Quebec should go ahead and dam up the Great Whale River because it will create jobs for Crees, says Robert Kanatewat, former Chief of Chisasibi and commissioner of the Cree-Naskapi Commission.
“I sure as hell don’t like how the opposition is going (against Great Whale),” said Kanatewat in a phone interview. “We’re not only cutting employment for our own people but for all the people in Canada.”
Kanatewat’s controversial views recently got aired in an unflattering profile of Grand Chief Matthew Coon Come in the magazine L’Actualite.
“It’s not up to us to say if we need the power or not. We’re not in the power business and neither are the environmentalists.
If we want to save our country a bit better, let them build that (Great Whale) and then we can really fight NBR. There’s less effect of building Great Whale than NBR.
“I don’t have anything against the Great Whale people,” he emphasized.
“It’s a matter of being sensible. I’m not totally for damming the rivers but on the other hand what else do I have?”
Kanatewat, 60, was Chief of Chisasibi through most of the 1970s and Vice-Chief at the Grand Council in the late 1970s. Afterwards he moved into the business world and became president of a number of companies which could conceivably benefit from contracts should Great Whale go ahead. He is president—without pay, he emphasizes— of Kepa Transport, Besuum Petroleum, Air Wemindji and Eeyou Transport.
Kanatewat says his views on life were shaped by the extreme hardships he witnessed during the period of starvation in the 1930s and 1940s.
“This is where I get my ambition to not just sit around and wait for something to happen,” he said. “The active people are the ones who make things happen. You have to go out and create things. This is what makes the world go round.”

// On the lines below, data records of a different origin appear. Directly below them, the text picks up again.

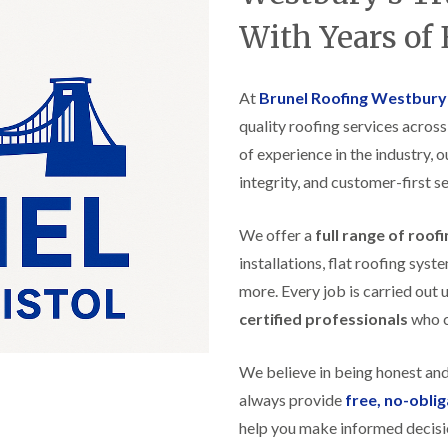
t
n
g
d
o
g
With Years of
i
s
n
r
n
o
R
O
C
v
o
l
h
e
At
Brunel Roofing Westbury
o
d
i
f
M
m
quality roofing services acros
R
R
a
n
o
e
of experience in the industry, 
r
e
o
p
k
y
f
integrity, and customer-first se
a
e
R
e
i
t
e
r
r
p
We offer a
full range of roof
i
F
s
a
n
l
i
installations, flat roofing sy
i
H
a
n
r
e
more. Every job is carried out 
t
H
s
n
R
o
certified professionals
who ca
i
l
o
r
n
e
o
f
F
a
f
i
We believe in being honest an
i
z
i
e
l
e
always provide
free, no-obli
n
l
t
g
d
help you make informed decisi
R
o
i
o
n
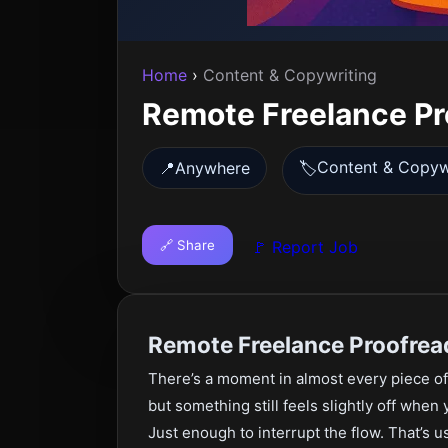
Home
›
Content & Copywriting
Remote Freelance Pr
Content & Copyw
📍
Anywhere
🏷️
🔗 Share
🚩 Report Job
Remote Freelance Proofrea
There’s a moment in almost every piece of
but something still feels slightly off when
Just enough to interrupt the flow. That’s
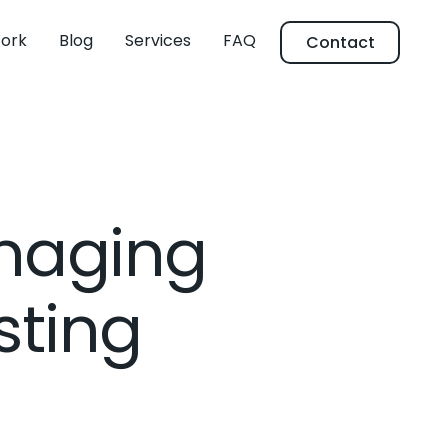
ork
Blog
Services
FAQ
Contact
anaging
sting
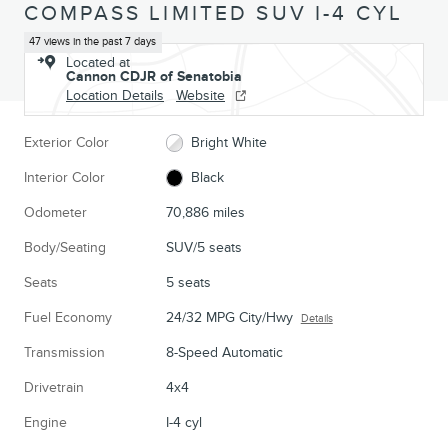
COMPASS LIMITED SUV I-4 CYL
47 views in the past 7 days
Located at
Cannon CDJR of Senatobia
Location Details
Website
Exterior Color
Bright White
Interior Color
Black
Odometer
70,886 miles
Body/Seating
SUV/5 seats
Seats
5 seats
Fuel Economy
24/32 MPG City/Hwy
Details
Transmission
8-Speed Automatic
Drivetrain
4x4
Engine
I-4 cyl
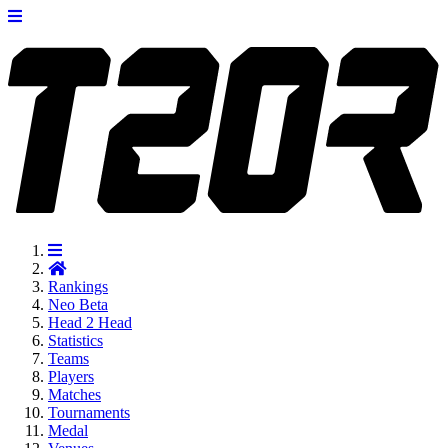
Rankings
Neo
Beta
Head 2 Head
Statistics
Teams
Players
Matches
Tournaments
Medal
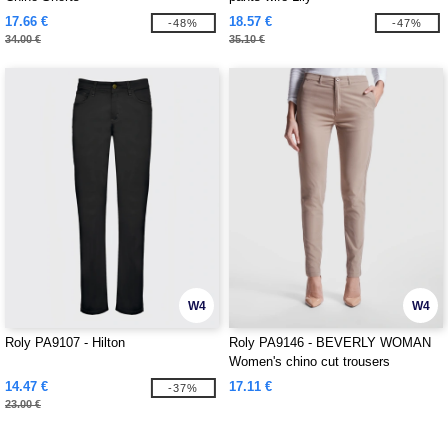
17.66 €
18.57 €
-48%
-47%
34.00 €
35.10 €
W4
W4
Roly PA9107 - Hilton
Roly PA9146 - BEVERLY WOMAN
Women's chino cut trousers
14.47 €
17.11 €
-37%
23.00 €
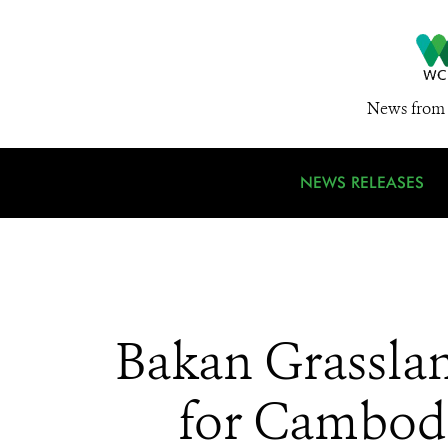
News from 
NEWS RELEASES
Bakan Grasslan
for Cambodi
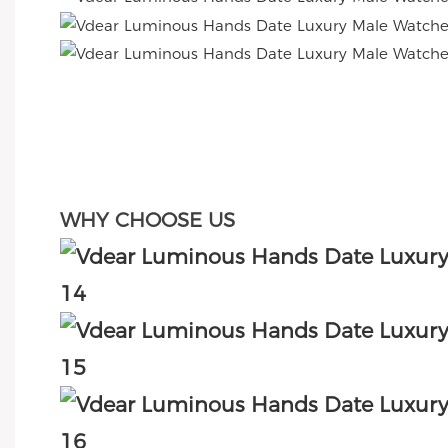
WHY CHOOSE US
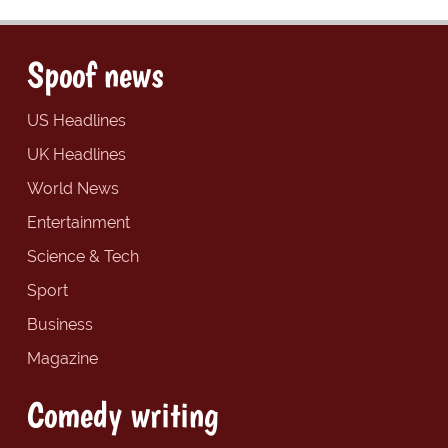
Spoof news
US Headlines
UK Headlines
World News
Entertainment
Science & Tech
Sport
Business
Magazine
Comedy writing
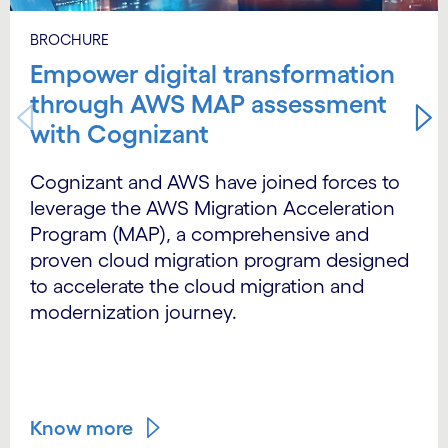
BROCHURE
Empower digital transformation
through AWS MAP assessment
with Cognizant
Cognizant and AWS have joined forces to
leverage the AWS Migration Acceleration
Program (MAP), a comprehensive and
proven cloud migration program designed
to accelerate the cloud migration and
modernization journey.
Know more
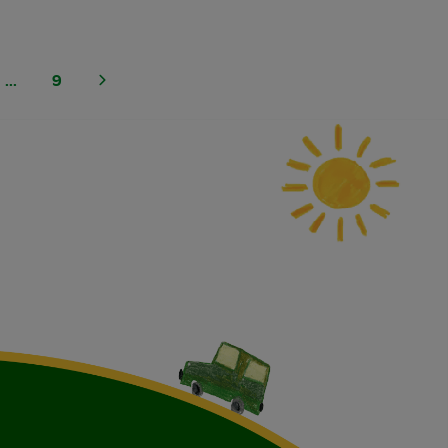
...
9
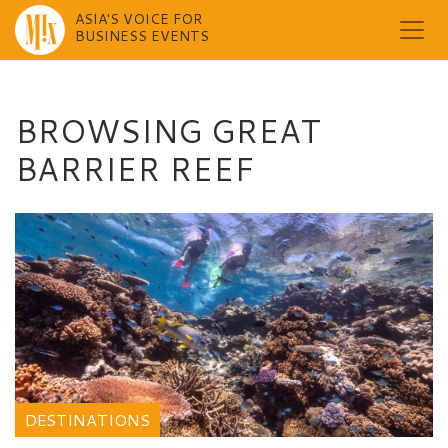
ASIA'S VOICE FOR
BUSINESS EVENTS
Skip
to
content
BROWSING GREAT
BARRIER REEF
DESTINATIONS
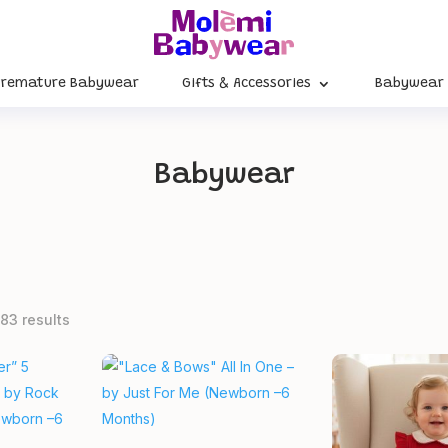
Premature Babywear
Gifts & Accessories
Babywear
Babywear
83 results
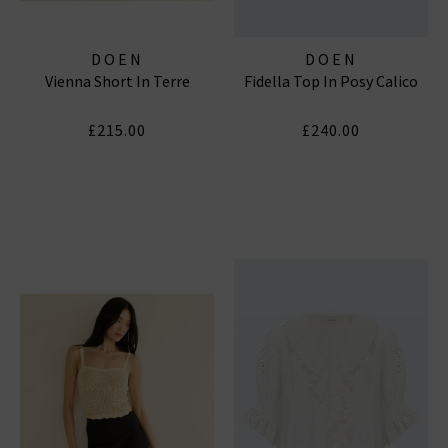
DOEN
DOEN
Vienna Short In Terre
Fidella Top In Posy Calico
£215.00
£240.00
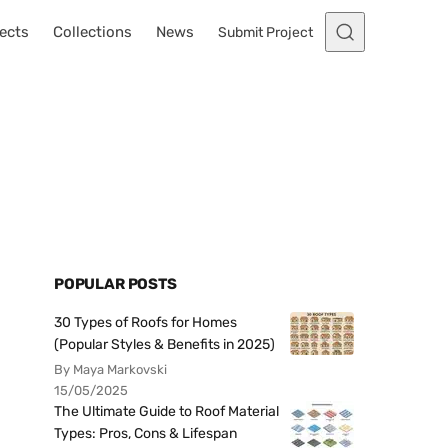
ects
Collections
News
Submit Project
POPULAR POSTS
30 Types of Roofs for Homes
(Popular Styles & Benefits in 2025)
By Maya Markovski
15/05/2025
The Ultimate Guide to Roof Material
Types: Pros, Cons & Lifespan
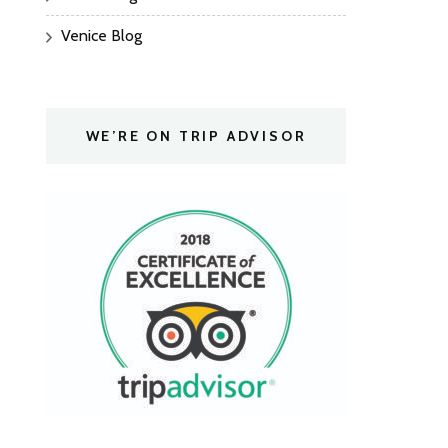
Venice Blog
WE’RE ON TRIP ADVISOR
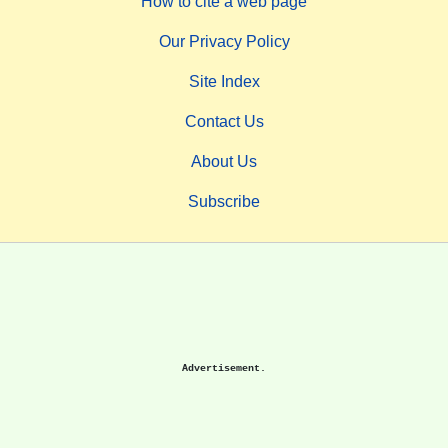
How to cite a web page
Our Privacy Policy
Site Index
Contact Us
About Us
Subscribe
Advertisement.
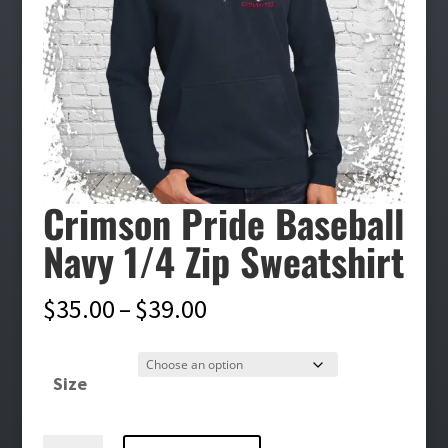
Crimson Pride Baseball
Navy 1/4 Zip Sweatshirt
Price
$
35.00
–
$
39.00
range:
$35.00
Size
through
$39.00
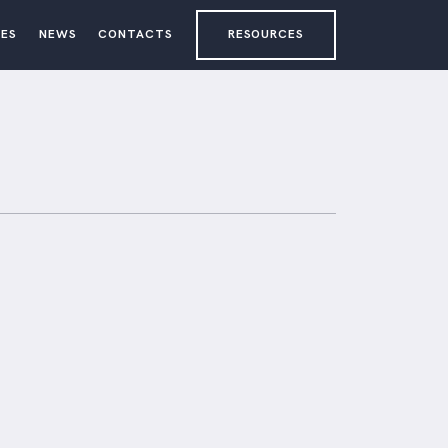
ES
NEWS
CONTACTS
RESOURCES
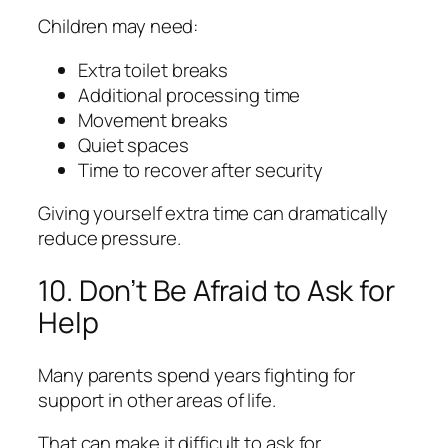
Children may need:
Extra toilet breaks
Additional processing time
Movement breaks
Quiet spaces
Time to recover after security
Giving yourself extra time can dramatically
reduce pressure.
10. Don’t Be Afraid to Ask for
Help
Many parents spend years fighting for
support in other areas of life.
That can make it difficult to ask for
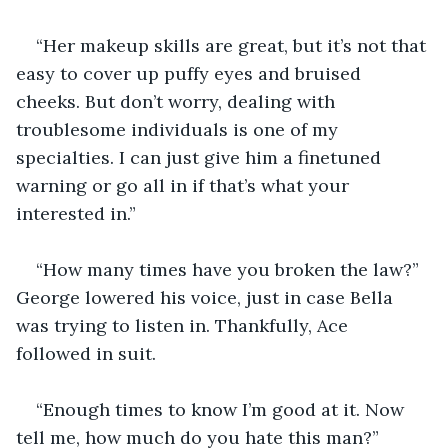
“Her makeup skills are great, but it’s not that 
easy to cover up puffy eyes and bruised 
cheeks. But don’t worry, dealing with 
troublesome individuals is one of my 
specialties. I can just give him a finetuned 
warning or go all in if that’s what your 
interested in.”
“How many times have you broken the law?” 
George lowered his voice, just in case Bella 
was trying to listen in. Thankfully, Ace 
followed in suit.
“Enough times to know I’m good at it. Now 
tell me, how much do you hate this man?”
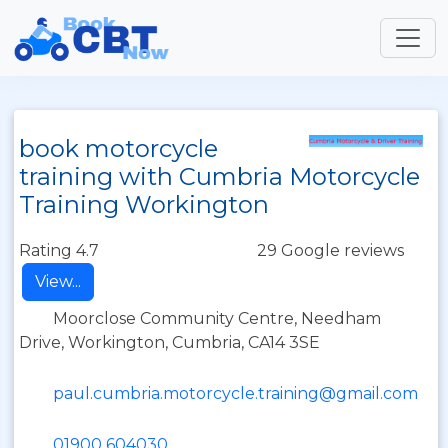
book motorcycle
training with Cumbria Motorcycle
Training Workington
Rating 4.7
29 Google reviews
View...
Moorclose Community Centre, Needham
Drive, Workington, Cumbria, CA14 3SE
paul.cumbria.motorcycle.training@gmail.com
01900 604030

Kanatewat acknowledged that his views place him at odds with the mainstream of Cree society.
“They call for stopping developments in the territory and then in the same tone they are asking for jobs,” he said. “Yet they don’t want to seek jobs in the south. All they want is the jobs to come to them. And that doesn’t happen. The only way jobs are coming is from development.”
Still, Kanatewat insisted that he doesn’t want to see the land destroyed by developers. “If people think I’m for the destruction of the land, no sir. I don’t mind going out on the land. But what about my children? If they have children of their own, won’ttakethem out for sure.”